Malgré ses gestes assurés, Dan faisait preuve d’une infinie douceur, soulevant par intermittence tout doucement sa jambe pour faire passer le bandage de fortune, veillant également à ne pas trop le serrer et lui faire ainsi inutilement mal. Il était précis, énergique et bienveillant à la fois ; un véritable exploit.

Sous les mains adroites de Dan, la douleur Eldria avait miraculeusement disparu, comme si le simple fait de l’avoir touchée avait suffi à la soigner intégralement. Elle avait réellement de plus en plus chaud...

– Merci... lui dit-elle en rougissant.

– Je t’en prie, répondit-il sans quitter son activité des yeux. Tu m’as sorti de l’eau tout à l’heure, c’est le moins que je puisse faire. Heureusement que tu es meilleure nageuse que moi.
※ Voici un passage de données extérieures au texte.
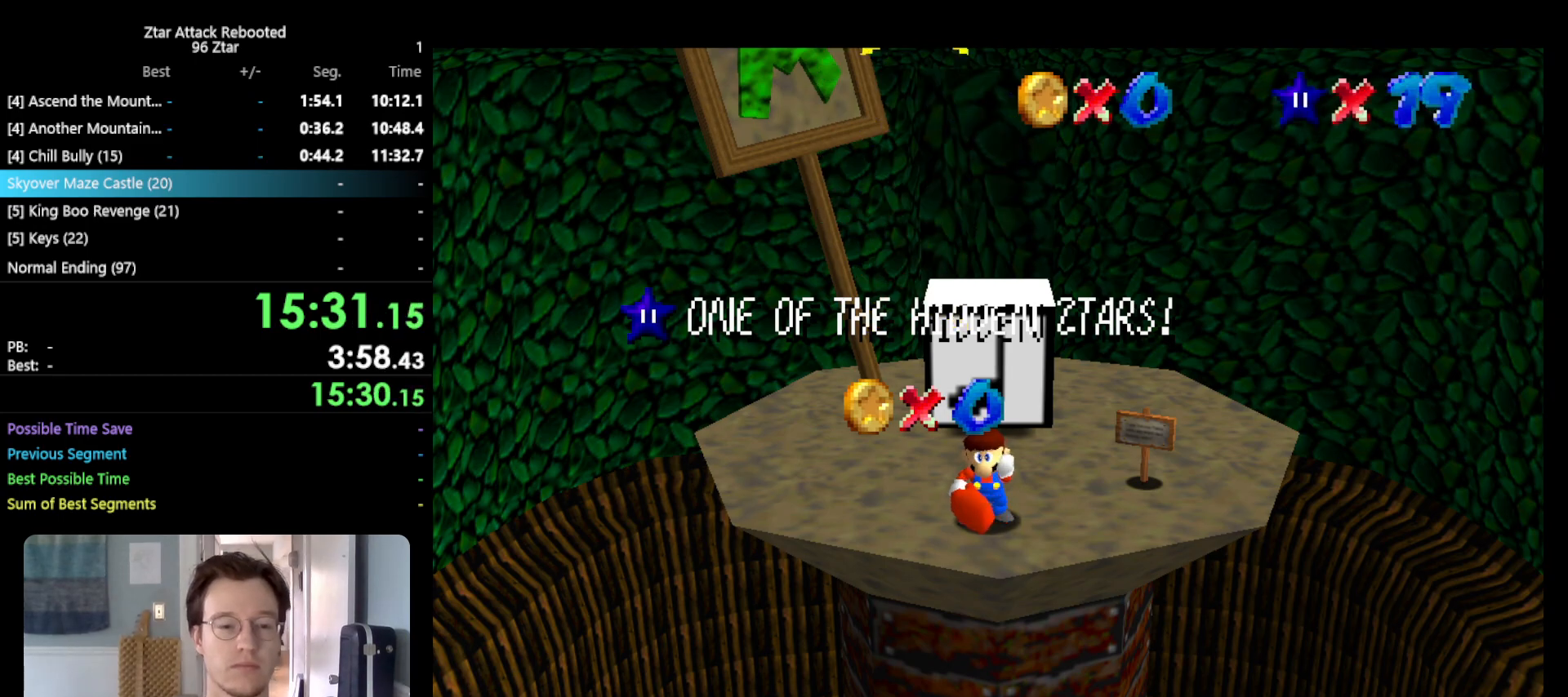
{"buttons": [], "left_stick": "center", "events": []}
Sans toi, je serais probablement mort.

Une nouvelle minute s’écoula, pendant laquelle on n’entendit que le souffle du vent dehors qui parvenait presque à masquer le crépitement du feu.

Ce fut Eldria qui rompit le silence le première :

– Dan ?

– Oui ?

Elle resta en suspend un cours instant.

– Si tu ne m’as jamais touchée... C’est parce-qu’elle te l’a demandé aussi ? Ca... faisait partie de ta mission ?
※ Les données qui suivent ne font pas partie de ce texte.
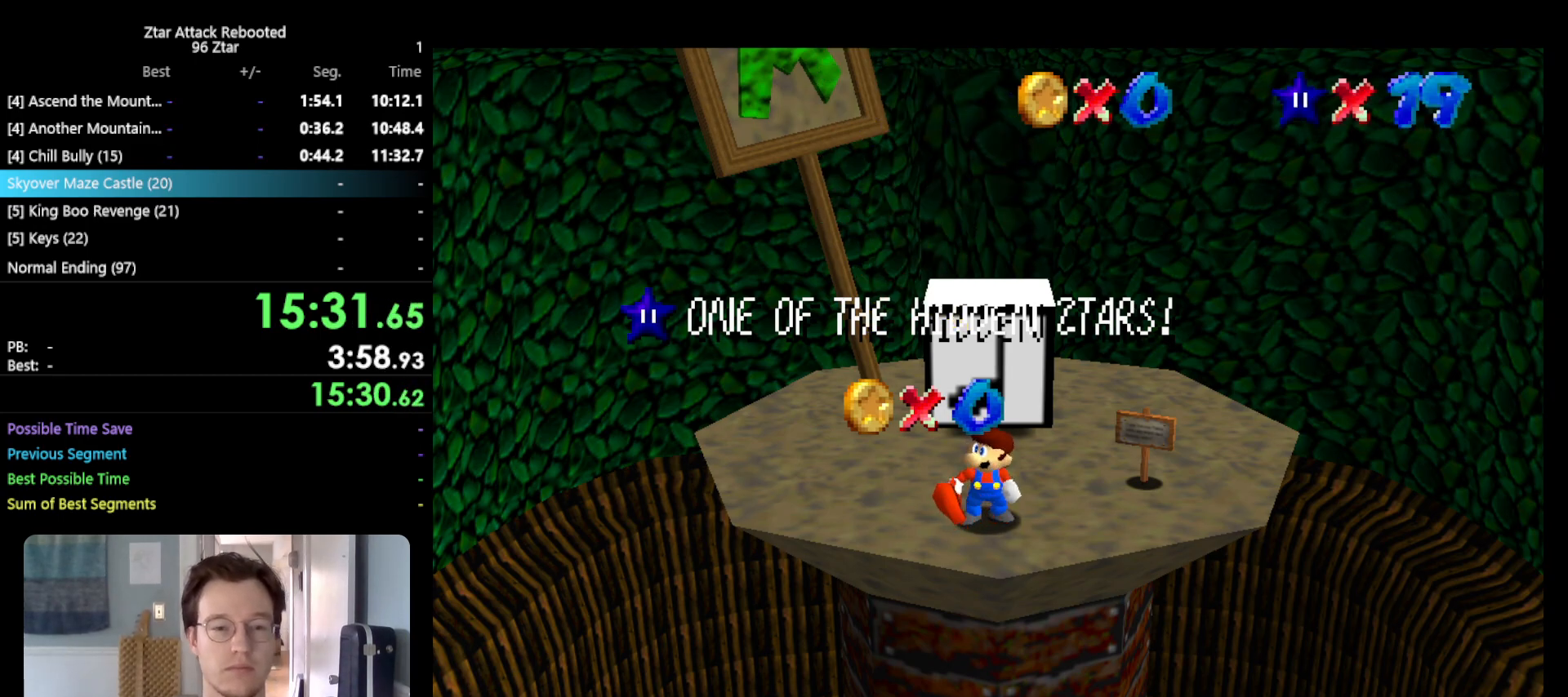
{"buttons": [], "left_stick": "center", "events": []}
Bien que son visage demeurait impassible, un léger tremblement de ses mains affairées trahit son trouble.

Finalement, il formula une réponse :

– Non... Elle m’a même demandé de... faire comme avec toutes les autres. Mais je ne pouvais pas.

A discuter de cela, elle devenait écarlate.

– Pourquoi ?

– Parce-que ce n’est probablement pas ce que tu voulais. Et puis je te faisais déjà suffisamment de mal comme ça.

Nouveau silence.

– Dan ?

– Oui Eldria ?

– Merci.

– Tu m’as déjà remercié.

– Non... Merci de m’avoir respectée. Merci de m’avoir écoutée malgré les circonstances. Merci de m’avoir sauvée...
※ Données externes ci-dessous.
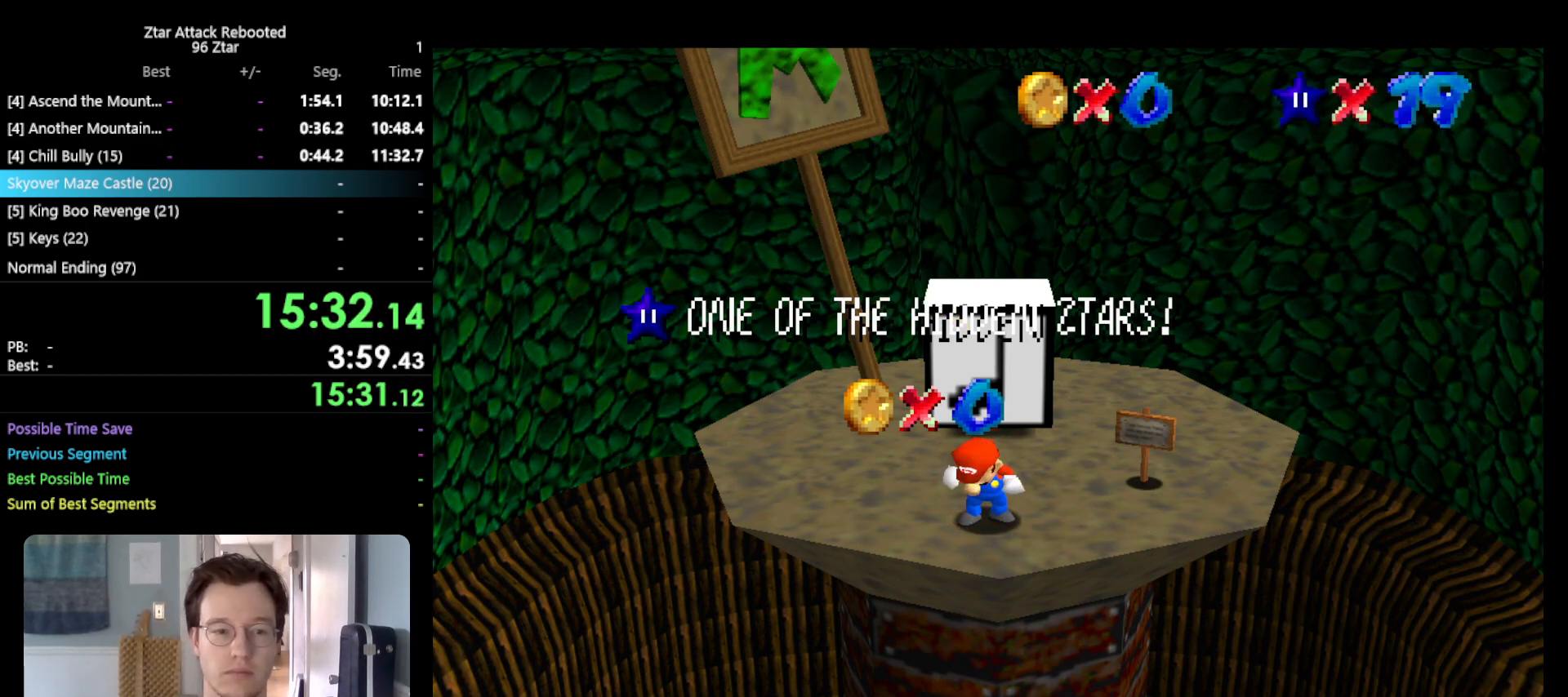
{"buttons": [], "left_stick": "center", "events": []}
De son plein gré, elle retira son avant-bras de devant sa poitrine et se pencha en arrière, ne cherchant cette fois-ci plus à lui dissimuler quoi que ce soit.

Dan s’en était forcément rendu compte du coin de l’œil, mais il ne se tourna toujours pas vers elle. Pourtant, Eldria était sûre de l’avoir vu légèrement rougir lui aussi. De plus, un autre signe ne trompait pas : une bosse était en train de se former dans son caleçon...

– Et voilà, dit-il joyeusement. C’est fini. Avec ça, tu devrais avoir un peu moins mal.

Il reposa la jambe d’Eldria au sol et fit mine de regarder tout autour de lui. Tout autour, sauf vers Eldria directement, comme si, respectueux de son intimité, le simple fait de la voir dans son plus simple appareil représenterait un affront impardonnable. Pourtant, l’intéressée ne l’entendait pas cette oreille...

Sur le mur de granit, les flammes orangées dessinèrent à l’encre noir une ombre voluptueuse se rapprocher d’une autre ombre, indécise.